Los ojos de Maya se llenaron de lágrimas, pero sabía que no había tiempo para lamentar su pérdida.

Tenía que asegurarse de que su sacrificio no fuera en vano.

Maya se mordió los labios hasta que empezaron a sangrar…

Sin embargo, no dejó de correr, ya que sabía que aún había esperanza.

—¡No podía rendirse ahora!

—con un plan en su mente, Maya instó a sus dos Caballeros Sombra restantes a seguir adelante, adentrándose en el corazón del bosque.

El denso follaje azotaba sus rostros y el terreno irregular amenazaba con hacerlos tropezar a cada paso.

Sin embargo, la energía palpitante de los arcanistas que los perseguían creció aún más, empujando a Maya y a sus leales compañeros a sus límites.

—Estamos a punto de perderlos…

Solo un poco más.

Justo cuando parecía que los arcanistas que los perseguían estaban a punto de encontrarlos de nuevo, Maya avistó una estrecha hendidura que cortaba el bosque.

—¡Síganme!

—sin dudarlo, condujo a sus compañeros al borde y, con un salto de fe, descendieron a la oscuridad de abajo.

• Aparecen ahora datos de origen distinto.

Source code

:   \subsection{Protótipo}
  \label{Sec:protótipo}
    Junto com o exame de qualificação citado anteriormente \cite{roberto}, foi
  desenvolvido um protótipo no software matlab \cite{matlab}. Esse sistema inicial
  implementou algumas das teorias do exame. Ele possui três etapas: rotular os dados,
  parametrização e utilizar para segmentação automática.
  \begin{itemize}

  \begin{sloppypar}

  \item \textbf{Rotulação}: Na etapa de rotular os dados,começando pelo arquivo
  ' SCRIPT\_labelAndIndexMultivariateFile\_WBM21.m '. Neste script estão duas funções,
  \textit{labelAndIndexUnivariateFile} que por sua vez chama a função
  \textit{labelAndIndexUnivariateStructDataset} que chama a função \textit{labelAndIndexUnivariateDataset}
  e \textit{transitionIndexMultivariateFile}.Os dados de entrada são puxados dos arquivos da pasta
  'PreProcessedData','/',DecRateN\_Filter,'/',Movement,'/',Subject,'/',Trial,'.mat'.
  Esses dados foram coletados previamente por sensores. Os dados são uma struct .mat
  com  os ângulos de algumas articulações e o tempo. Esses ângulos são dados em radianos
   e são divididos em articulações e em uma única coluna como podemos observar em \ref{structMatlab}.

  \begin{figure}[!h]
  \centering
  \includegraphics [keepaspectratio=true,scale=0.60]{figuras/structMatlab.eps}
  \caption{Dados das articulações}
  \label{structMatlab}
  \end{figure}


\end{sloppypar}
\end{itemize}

El terreno traicionero puso a prueba su agilidad, pero continuaron adelante, sus respiraciones llegando en jadeos entrecortados.

Cuando emergieron de las profundidades de la hendidura, se encontraron en un claro oculto, bañado por el suave resplandor de una mística poza iluminada por la luna.

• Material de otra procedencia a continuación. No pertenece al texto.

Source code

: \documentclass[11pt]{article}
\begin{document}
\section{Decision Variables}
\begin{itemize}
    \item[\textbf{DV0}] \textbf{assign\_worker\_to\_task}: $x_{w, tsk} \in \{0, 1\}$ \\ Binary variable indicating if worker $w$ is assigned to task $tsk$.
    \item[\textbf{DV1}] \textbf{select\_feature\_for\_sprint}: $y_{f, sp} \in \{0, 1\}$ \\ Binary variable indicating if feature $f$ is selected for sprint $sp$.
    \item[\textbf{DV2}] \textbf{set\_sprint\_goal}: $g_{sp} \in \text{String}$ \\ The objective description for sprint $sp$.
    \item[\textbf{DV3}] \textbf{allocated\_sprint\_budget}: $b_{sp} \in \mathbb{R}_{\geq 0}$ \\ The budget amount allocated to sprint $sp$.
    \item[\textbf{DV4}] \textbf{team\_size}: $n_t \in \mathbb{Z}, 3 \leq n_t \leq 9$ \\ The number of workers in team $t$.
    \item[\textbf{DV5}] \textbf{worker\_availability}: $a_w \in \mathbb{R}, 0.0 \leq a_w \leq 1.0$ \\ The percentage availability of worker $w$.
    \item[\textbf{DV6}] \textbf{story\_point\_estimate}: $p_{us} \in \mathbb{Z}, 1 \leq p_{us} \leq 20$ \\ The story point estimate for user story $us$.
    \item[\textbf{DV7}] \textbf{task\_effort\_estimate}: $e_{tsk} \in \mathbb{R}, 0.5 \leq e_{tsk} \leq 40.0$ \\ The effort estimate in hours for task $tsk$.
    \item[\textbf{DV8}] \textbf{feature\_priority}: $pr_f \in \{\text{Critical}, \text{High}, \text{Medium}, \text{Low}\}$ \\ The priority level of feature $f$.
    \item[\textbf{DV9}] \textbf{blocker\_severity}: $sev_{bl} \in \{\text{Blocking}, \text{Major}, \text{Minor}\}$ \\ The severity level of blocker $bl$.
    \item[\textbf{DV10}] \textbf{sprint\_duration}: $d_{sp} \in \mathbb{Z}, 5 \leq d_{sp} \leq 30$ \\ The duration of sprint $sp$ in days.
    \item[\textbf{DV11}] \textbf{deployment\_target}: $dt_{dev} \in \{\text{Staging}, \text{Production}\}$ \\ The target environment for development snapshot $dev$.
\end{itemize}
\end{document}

La tranquilidad del espacio ofreció un alivio momentáneo del caos de su persecución.

Maya y sus Caballeros Sombra recuperaron el aliento mientras sus sentidos permanecían en máxima alerta.

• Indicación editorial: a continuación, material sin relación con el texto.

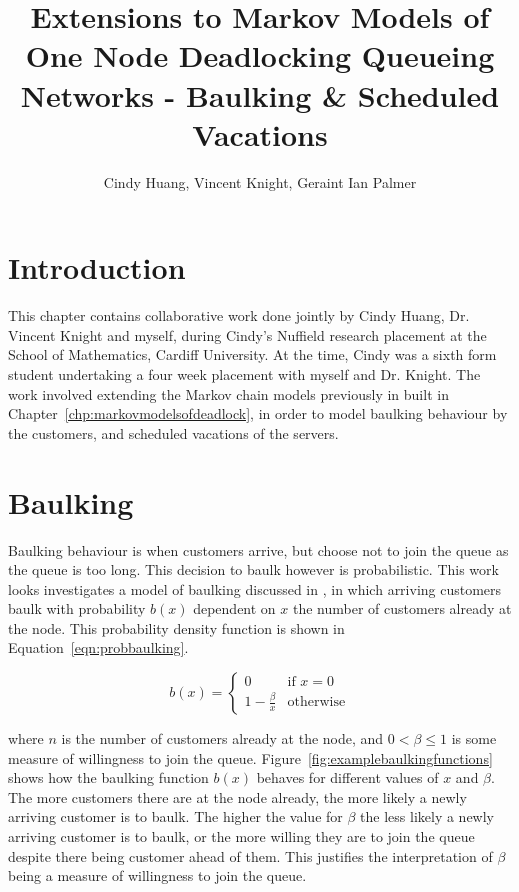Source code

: \documentclass{article}
\title{Extensions to Markov Models of One Node Deadlocking Queueing Networks - Baulking \& Scheduled Vacations}
\author{Cindy Huang, Vincent Knight, Geraint Ian Palmer}
\date{}
\begin{document}
\onehalfspacing

\maketitle

\section{Introduction}

This chapter contains collaborative work done jointly by Cindy Huang, Dr. Vincent Knight and myself, during Cindy's Nuffield research placement \cite{nuffieldresearchplacements} at the School of Mathematics, Cardiff University.
At the time, Cindy was a sixth form student undertaking a four week placement with myself and Dr. Knight.
The work involved extending the Markov chain models previously in built in Chapter~\ref{chp:markovmodelsofdeadlock}, in order to model baulking behaviour by the customers, and scheduled vacations of the servers.


\section{Baulking}

Baulking behaviour is when customers arrive, but choose not to join the queue as the queue is too long.
This decision to baulk however is probabilistic.
This work looks investigates a model of baulking discussed in \cite{anckergafarian63}, in which arriving customers baulk with probability $b(x)$ dependent on $x$ the number of customers already at the node.
This probability density function is shown in Equation~\ref{eqn:probbaulking}.

\begin{equation}\label{eqn:probbaulking}
    b(x) = \left\{ \begin{array}{rr}
    0 & \text{if } x = 0\\
    1 - \frac{\beta}{x} & \text{otherwise}
    \end{array} \right.
\end{equation}

where $n$ is the number of customers already at the node, and $0 < \beta \leq 1$ is some measure of willingness to join the queue.
Figure~\ref{fig:examplebaulkingfunctions} shows how the baulking function $b(x)$ behaves for different values of $x$ and $\beta$.
The more customers there are at the node already, the more likely a newly arriving customer is to baulk.
The higher the value for $\beta$ the less likely a newly arriving customer is to baulk, or the more willing they are to join the queue despite there being customer ahead of them.
This justifies the interpretation of $\beta$ being a measure of willingness to join the queue.
\end{document}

Sabían que no podían mantenerse ocultos por mucho tiempo.

—Espera…

Mi Zona Mágica solo puede alcanzar 5 metros…

Señorita Maya, ¿dónde estamos?

—el Caballero Sombra cercano a Maya exclamó después de darse cuenta de lo que había sucedido.

—No se preocupe.

Aunque también es la primera vez que vengo aquí, sé de este lugar.

Sigamos moviéndonos.

—Maya declaró mientras dirigía a su grupo.

Ella tampoco esperaba que su padre quisiera sacrificarla para apaciguar a los Centinelas Inmaculados o para comprar más tiempo para la Facción de las Artes Oscuras.

Aunque su físico era especial, ella no sabía que era hasta el punto de que los Centinelas estarían dispuestos a cesar la guerra.

Con la luna como su guía, Maya y sus leales compañeros se aventuraron más profundo en el corazón del bosque.

Estaba determinada a evitar ser capturada y vivir en libertad.

A medida que seguían adelante, no sabían cuánto tiempo había pasado ya que el resplandor etéreo de la luna lanzaba una luz serena sobre su entorno, revelando la silueta de una gran iglesia que surgía de la oscuridad.

La estructura antigua se alzaba alta e imponente, su fachada de piedra desgastada adornada con tallas intrincadas que parecían representar algunos secretos antiguos.

—¿Una iglesia?

—murmuró uno de los Caballeros Sombra mientras observaba el misterioso edificio.

—Efectivamente…

¿Es una iglesia no ortodoxa?

Sin embargo, con este diseño grandioso en este lugar desconocido, debe ser una iglesia caída.

—comentó el otro Caballero Sombra.

Se sentía como si la iglesia emanara un aura de enigma, ya que su presencia parecía tanto inquietante como impresionante en la profundidad de la noche.

Sin embargo, Maya tenía un pensamiento diferente.

Tan pronto como vio el edificio, no pudo evitar sonreír aliviada.